Illertisser Zeitung

Vom Liebling zur Plage

- VON SABRINA SCHATZ klartext@illertisse­r zeitung.de

Einhorn Trend » Waschbären, Biber und Koalas rufen zwiespälti­ge Gefühle bei den Menschen hervor. Einerseits sehen sie zum Knuddeln süß aus, sind selten und schützensw­ert. Anderersei­ts können sie großen Schaden anrichten, vor allem, wenn sie in Massen auftreten. Dann wühlen sie in Mülltonnen, knabbern Rinde ab, oder plündern Eukalyptus­bäume, bis deren Äste kahl sind. Die Tiere sind Liebling und Schädling zugleich. Eine ähnliche Gefühlslag­e hegt Deutschlan­d gerade gegenüber einer anderen Spezies: dem Einhorn.
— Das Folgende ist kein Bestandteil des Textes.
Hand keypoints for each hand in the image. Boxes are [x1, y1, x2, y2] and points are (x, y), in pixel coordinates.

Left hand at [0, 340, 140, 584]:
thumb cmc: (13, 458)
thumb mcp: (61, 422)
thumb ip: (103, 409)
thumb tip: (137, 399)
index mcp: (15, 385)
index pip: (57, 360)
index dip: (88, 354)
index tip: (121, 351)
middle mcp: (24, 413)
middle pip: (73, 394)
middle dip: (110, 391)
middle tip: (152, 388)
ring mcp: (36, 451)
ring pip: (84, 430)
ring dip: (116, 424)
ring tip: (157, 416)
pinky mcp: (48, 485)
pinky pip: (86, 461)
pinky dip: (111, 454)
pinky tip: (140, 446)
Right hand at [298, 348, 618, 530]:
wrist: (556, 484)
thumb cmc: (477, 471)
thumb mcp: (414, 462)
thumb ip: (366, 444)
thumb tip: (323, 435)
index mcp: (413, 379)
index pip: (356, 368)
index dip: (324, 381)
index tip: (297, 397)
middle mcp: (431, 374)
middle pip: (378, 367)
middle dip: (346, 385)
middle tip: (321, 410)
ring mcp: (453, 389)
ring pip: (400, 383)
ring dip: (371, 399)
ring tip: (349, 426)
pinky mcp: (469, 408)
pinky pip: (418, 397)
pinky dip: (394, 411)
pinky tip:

In den 1990er Jahren rührte „Das letzte Einhorn“noch zu Tränen. Ganz allein war es, das putzige Ding. Heute ist es zur Plage geworden. Der einstige Einzelgäng­er hat sich rasant vermehrt und legt das gesellscha­ftliche Leben lahm. Rosa-weiße Einhörner grasen die Modelandsc­haft ab, bis nur noch Ödnis bleibt. Ganze Herden galoppiere­n durch die Faschingsb­älle. Sie lärmen, trinken Sektvorrät­e leer und treten Konfetti platt.

Trotz dieser Schneise der Verwüstung gibt es Menschen, für die Tierschutz über allem steht. Ob es um Koalas, Biber, Waschbären oder Einhörner geht – sie pflegen und hegen sie. Das Problem: Einhorn-Freunde sind kaufkräfti­g. Geschäfte verkaufen mittlerwei­le Einhorn-Gummistief­el und Einhorn-Duschgel mit Glitzer. Statt Möhren und Heu füttern die Tierfreund­e Einhorn-Schokolade – „Weiße Schokolade mit Joghurt und Himbeer-Cassis-Regenbogen“. Und in New York wurde ein „Unicorn Latte“als Trendgeträ­nk ausgerufen, freilich mit bunten Streuseln drauf. Meine Tierliebe stößt an ihre Grenzen. Ich fordere Reservate für Einhörner: Kinderzimm­er. Um Schlimmere­s zu verhindern.